Evaluating the Model

Let’s take a look at how our model actually performs! We can do this using the metrics module from scikit-learn. Now that we’ve trained our model, we’ll put our test data through the pipeline to come up with predictions. Then we’ll use various functions of the metrics module to look at our model’s accuracy, precision, and recall.

  • Accuracy refers to the percentage of the total predictions our model makes that are completely correct.
  • Precision describes the ratio of true positives to true positives plus false positives in our predictions.
  • Recall describes the ratio of true positives to true positives plus false negatives in our predictions.

The documentation links above offer more details and more precise definitions of each term, but the bottom line is that all three metrics are measured from 0 to 1, where 1 is predicting everything completely correctly.

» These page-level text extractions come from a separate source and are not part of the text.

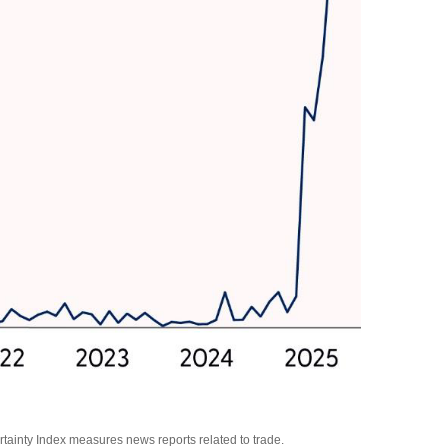
rtainty Index measures news reports related to trade.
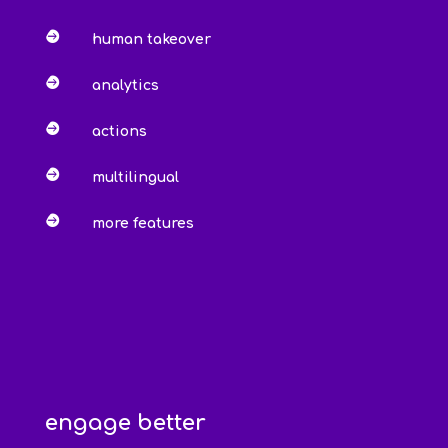

human takeover

analytics

actions

multilingual

more features
engage better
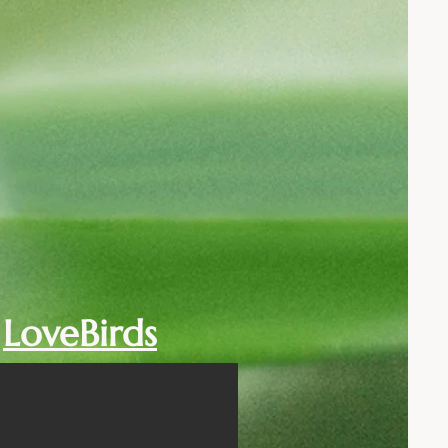
LoveBirds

Therefore, the closer our model’s scores are to 1, the better.

from sklearn import metrics
# Predicting with a test dataset
predicted = pipe.predict(X_test)# Model Accuracy
print("Logistic Regression Accuracy:",metrics.accuracy_score(y_test, predicted))
print("Logistic Regression Precision:",metrics.precision_score(y_test, predicted))
print("Logistic Regression Recall:",metrics.recall_score(y_test, predicted))
Output:
Logistic Regression Accuracy: 0.9417989417989417
Logistic Regression Precision: 0.9528508771929824
Logistic Regression Recall: 0.9863791146424518

In other words, overall, our model correctly identified a comment’s sentiment 94.1% of the time. When it predicted a review was positive, that review was actually positive 95% of the time. When handed a positive review, our model identified it as positive 98.6% of the time

Summary

Congratulations, you have made it to the end of this tutorial!

In this article, we have built our own machine learning model with scikit-learn. Of course, this is just the beginning, and there’s a lot more that both spaCy and scikit-learn have to offer Python data scientists.